MRI from patients with this disorder is characterized by hyperintensity of the striatum and/or globus pallidus on the side contralateral to the symptoms on T1-weighted images (Fig. 25.8). T2-weighted images usually do not show any signal abnormalities. Occasionally there are cases with the signal abnormality on T1-weighted images on both sides. In these cases, their symptoms are also bilateral. The signal abnormality is reversible, and T1 hyperintense lesions in the basal ganglia regress in the cases receiving follow-up MRI during the remission phase (Chang et al. 2010). There are some hypotheses for hyperintensity on T1-weighted images including reversible ischemic insult potentiated by hyperglycemia, petechial hemorrhage, myelin destruction, deposition of manganese, or microgliosis (Chang et al. 2010; Lai et al. 1996; Shan et al. 2007). However, no single definite mechanism has been proposed.
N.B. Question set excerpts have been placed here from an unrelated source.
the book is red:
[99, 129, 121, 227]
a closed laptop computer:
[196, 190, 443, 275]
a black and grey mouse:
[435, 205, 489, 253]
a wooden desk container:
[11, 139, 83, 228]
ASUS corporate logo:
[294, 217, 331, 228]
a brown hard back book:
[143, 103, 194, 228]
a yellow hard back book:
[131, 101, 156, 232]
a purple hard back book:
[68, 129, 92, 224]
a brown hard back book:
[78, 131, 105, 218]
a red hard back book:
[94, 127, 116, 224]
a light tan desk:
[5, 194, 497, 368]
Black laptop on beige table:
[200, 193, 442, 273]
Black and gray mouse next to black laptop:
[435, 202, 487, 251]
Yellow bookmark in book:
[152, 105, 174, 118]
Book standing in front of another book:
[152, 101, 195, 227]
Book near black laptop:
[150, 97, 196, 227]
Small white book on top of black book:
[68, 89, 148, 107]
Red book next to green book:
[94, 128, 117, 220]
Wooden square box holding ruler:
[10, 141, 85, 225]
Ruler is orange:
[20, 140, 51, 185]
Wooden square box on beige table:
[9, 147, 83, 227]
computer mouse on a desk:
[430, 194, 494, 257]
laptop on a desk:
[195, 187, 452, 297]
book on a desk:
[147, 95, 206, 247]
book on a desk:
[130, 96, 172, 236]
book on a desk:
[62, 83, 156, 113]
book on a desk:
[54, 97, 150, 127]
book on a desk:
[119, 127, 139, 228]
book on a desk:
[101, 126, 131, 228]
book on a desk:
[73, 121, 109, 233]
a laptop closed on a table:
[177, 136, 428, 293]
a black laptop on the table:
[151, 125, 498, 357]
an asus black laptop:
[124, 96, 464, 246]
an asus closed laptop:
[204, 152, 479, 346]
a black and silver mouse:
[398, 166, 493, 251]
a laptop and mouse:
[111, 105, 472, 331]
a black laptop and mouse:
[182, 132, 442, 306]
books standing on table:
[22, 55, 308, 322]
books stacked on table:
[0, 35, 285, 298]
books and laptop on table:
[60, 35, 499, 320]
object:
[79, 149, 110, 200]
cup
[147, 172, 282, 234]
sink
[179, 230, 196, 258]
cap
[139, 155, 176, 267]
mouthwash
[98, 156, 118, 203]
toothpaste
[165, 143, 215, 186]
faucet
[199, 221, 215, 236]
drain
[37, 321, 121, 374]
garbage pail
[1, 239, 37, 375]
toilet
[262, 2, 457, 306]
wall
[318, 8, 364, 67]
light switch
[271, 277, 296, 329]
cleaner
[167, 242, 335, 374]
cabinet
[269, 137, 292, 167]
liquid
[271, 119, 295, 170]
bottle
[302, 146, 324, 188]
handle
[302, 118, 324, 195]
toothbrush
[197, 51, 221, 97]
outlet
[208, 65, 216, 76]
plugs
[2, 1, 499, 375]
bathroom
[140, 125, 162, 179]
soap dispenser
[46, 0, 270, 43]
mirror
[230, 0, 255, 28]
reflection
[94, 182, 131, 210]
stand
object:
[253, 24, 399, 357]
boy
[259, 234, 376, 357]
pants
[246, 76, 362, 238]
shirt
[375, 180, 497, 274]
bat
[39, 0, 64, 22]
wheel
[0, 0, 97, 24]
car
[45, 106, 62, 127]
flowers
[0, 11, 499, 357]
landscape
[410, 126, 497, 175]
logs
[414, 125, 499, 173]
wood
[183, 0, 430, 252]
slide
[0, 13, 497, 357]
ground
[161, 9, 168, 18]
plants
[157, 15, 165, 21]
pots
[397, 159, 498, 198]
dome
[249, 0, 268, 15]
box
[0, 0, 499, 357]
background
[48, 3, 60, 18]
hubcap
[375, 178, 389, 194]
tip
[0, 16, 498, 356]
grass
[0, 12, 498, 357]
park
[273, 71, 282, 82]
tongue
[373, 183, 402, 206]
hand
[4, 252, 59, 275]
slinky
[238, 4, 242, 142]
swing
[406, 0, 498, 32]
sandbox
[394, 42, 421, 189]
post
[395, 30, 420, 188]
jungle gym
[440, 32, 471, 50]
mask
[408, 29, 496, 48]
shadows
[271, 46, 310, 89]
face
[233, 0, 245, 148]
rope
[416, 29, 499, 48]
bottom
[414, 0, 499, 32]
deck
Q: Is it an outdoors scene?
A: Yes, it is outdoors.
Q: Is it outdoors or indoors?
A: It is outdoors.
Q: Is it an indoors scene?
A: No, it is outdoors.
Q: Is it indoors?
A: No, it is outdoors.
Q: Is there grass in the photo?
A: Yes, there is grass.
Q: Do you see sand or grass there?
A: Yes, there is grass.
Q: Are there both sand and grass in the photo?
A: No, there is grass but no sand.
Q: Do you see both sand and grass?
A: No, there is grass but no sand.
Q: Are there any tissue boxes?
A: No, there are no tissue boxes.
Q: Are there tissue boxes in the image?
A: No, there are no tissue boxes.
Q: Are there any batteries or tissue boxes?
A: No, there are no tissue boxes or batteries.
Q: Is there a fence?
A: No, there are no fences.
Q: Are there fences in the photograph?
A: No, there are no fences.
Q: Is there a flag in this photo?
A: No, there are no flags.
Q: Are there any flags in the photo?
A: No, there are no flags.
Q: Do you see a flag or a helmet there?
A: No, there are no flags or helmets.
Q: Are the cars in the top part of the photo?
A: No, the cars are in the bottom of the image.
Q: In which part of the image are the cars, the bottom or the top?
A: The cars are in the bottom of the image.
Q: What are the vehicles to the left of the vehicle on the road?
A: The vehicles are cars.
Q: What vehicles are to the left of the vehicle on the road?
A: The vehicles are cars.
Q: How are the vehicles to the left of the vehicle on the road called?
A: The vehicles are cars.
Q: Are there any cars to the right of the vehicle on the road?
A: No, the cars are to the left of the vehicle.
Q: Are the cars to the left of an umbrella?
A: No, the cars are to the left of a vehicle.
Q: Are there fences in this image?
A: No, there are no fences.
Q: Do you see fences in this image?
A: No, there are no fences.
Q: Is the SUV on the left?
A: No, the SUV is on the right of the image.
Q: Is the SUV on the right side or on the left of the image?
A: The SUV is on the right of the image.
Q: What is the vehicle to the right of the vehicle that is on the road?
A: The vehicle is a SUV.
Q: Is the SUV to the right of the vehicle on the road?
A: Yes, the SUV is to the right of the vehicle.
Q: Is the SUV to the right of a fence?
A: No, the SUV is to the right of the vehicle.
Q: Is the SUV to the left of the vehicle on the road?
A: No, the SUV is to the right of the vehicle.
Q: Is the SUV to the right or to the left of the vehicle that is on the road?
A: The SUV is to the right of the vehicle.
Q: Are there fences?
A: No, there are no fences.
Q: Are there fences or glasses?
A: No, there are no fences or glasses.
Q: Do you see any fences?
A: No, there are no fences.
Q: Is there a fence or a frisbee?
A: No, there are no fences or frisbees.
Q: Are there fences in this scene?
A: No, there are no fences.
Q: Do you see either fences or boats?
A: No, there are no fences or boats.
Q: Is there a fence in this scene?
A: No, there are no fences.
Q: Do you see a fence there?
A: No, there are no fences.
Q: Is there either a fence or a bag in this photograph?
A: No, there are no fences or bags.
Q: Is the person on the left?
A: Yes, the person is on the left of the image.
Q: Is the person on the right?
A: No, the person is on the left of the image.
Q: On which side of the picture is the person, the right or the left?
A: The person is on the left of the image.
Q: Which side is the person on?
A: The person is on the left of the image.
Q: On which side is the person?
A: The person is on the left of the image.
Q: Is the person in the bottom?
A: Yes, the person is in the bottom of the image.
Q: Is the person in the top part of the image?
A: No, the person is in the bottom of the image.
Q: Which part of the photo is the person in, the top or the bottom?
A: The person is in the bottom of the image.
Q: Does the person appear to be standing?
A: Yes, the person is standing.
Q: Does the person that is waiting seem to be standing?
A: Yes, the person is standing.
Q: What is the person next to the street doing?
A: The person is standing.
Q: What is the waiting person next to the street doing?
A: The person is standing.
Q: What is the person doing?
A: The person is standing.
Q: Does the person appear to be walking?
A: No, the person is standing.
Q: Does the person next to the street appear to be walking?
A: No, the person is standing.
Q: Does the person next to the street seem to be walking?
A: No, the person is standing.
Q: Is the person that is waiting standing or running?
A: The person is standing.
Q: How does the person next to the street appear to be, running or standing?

Multiple system atrophy is a sporadic, nonhereditary neurodegenerative disorder with cerebellar atrophy, autonomic disorder, and/or Parkinsonism in its course. MSA consists of olivopontocerebellar atrophy, which mainly presents cerebellar ­atrophy; striatonigral degeneration, which mainly presents Parkinsonism; and Shy-Drager syndrome, which mainly presents autonomic disorder. These three disorders are originally regarded as other entities; however, since argentaffin inclusion bodies, often called “glial cytoplasmic inclusions” in oligodendroglial cells, can be seen in these three disorders, these are regarded as a single entity. MSA predominantly presenting Parkinsonism is called MSA-P, MSA predominantly presenting cerebellar ataxia is called MSA-C, and the terminologies of olivopontocerebellar atrophy, striatonigral degeneration, and Shy-Drager syndrome are no longer used. The diagnostic criteria by the second consensus statement on MSA states that MSA is defined by neuropathologic findings of widespread and abundant central nervous system glial cytoplasmic inclusions that are positive for alpha-synuclein, in association with neurodegeneration in striatonigral or olivopontocerebellar structures (Gilman et al. 2008). Alpha-synuclein is one of the major components of intracellular fibrillary aggregates in the brains of a subset of neurodegenerative disorders, including Parkinson disease, dementia with Lewy bodies, multiple system atrophy, and Hallervorden-Spatz disease, which are referred to as alpha-synucleinopathies (Hasegawa et al. 2002). MSAs, including MSA-C and MSA-P, are categorized within a subgroup of these neurodegenerative disorders termed synucleinopathies, in which alpha-synuclein is ­polymerized into fibrils and accumulates in pathologic inclusions, such as Lewy bodies and glial cytoplasmic inclusions mentioned above. Although MSA is subdivided into two categories (MSA-P and MSA-C) according to the most prominent initial symptom, both symptoms, including Parkinsonism and cerebellar ataxia, become apparent with disease progress. Similarly, the pathological findings in the pons, which characterize MSA-C, and the findings in putamen, which characterize MSA-P, are both commonly seen in the terminal stage of disease.

Hereditary SCD includes autosomal dominant disorders such as dentatorubral-pallidoluysian atrophy (DRPLA) and spinocerebellar ataxia (SCA) and autosomal recessive disorder. Autosomal recessive disorder includes Friedreich ataxia and early-onset ataxia with ocular motor apraxia and hypoalbuminemia (EAOH). Recently, the specific gene responsible for the anomaly has been identified for a variety of disorders, and the classification of the diseases have become clearer. For example, there are 31 types of genetic disorders identified for spinocerebellar ataxia (SCA). SCA is a genetically heterogeneous group of cerebellar degenerative disorders, for which symptoms include progressive gait instability, incoordination, and dysarthria due to degeneration of the cerebellum or its connections. The characteristic clinical findings of hereditary SCD is anticipation, which is a phenomenon in which the onset age of the disease becomes earlier and the symptoms become more severe in successive generations.